This is common. It can happen during something as ordinary as a traffic stop, when police have a suspicion and ask a court for authority to look further. It can begin an investigation or follow from information already uncovered.
On Wednesday, Washington Post reporter Hannah Natanson was the subject of a warrant served on her home in Virginia. The newspaper called it a raid. Natanson, who reports on the federal government, had her phone, two laptops and a smartwatch seized.
According to the warrant, the search was not connected to wrongdoing by Natanson or the Post. That is not unusual. Warrants are often served on one person in pursuit of a case against another. In this instance, the Associated Press reported the investigation involved a government contractor accused of “illegally retaining classified government materials.”
Search warrants can be very public. Federal agents executed one in 2023 at Mar-a-Lago in pursuit of classified materials allegedly retained by former President Donald Trump, who disputed its legitimacy. But that warrant targeted the subject of an investigation — not a journalist doing her job.
And that distinction matters.
While journalists are not above the law, there historically are lines that protect exercise of freedom of the press. Those often include protection of notes and sources.

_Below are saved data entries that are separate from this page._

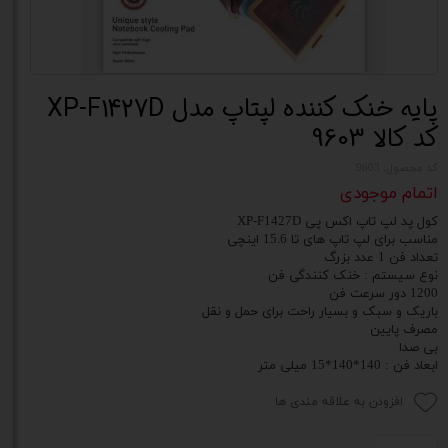
پایه خنک کننده لپتاپ مدل XP-F1427D
کد کالا 9603
کد محصول: 9603
اتمام موجودی
کول پد لپ تاپ اکس پی XP-F1427D
مناسب برای لپ تاپ های تا 15.6 اینچی
تعداد فن 1 عدد بزرگ
نوع سیستم : خنک کنندگی فن
1200 دور سرعت فن
باریک و سبک و بسیار راحت برای حمل و نقل
مصرف پایین
بی صدا
ابعاد فن : 140*140*15 میلی متر
افزودن به علاقه مندی ها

Yes, journalists have gone to prison rather than revealing a source. But is that what is happening here?
Those cases generally involve defiance after efforts by the court to have a reporter provide information. This jumps over that hurdle, avoiding resistance and simply taking what the government wants.
This is not testing a principle or arguing the law. This is pulling a tooth out of the jaw.
A search warrant is a powerful tool because it is so hard to challenge — and because having a properly obtained and properly served warrant is what makes the investigation and any prosecution that follows it acceptable in court. But that cannot be simply a checking of boxes. It must respect the purpose of both the investigation and the opposition.
If a journalist is the subject of an investigation, there is an obvious defense in the First Amendment. When the journalist is not the target, that becomes complicated. Is prosecution an attack on freedom of the press if the press is not being prosecuted?
Instead, journalism can become collateral damage — and yet the collateral can seem very much the point. If that damage is predictable, it seems not only inappropriate but unwarranted.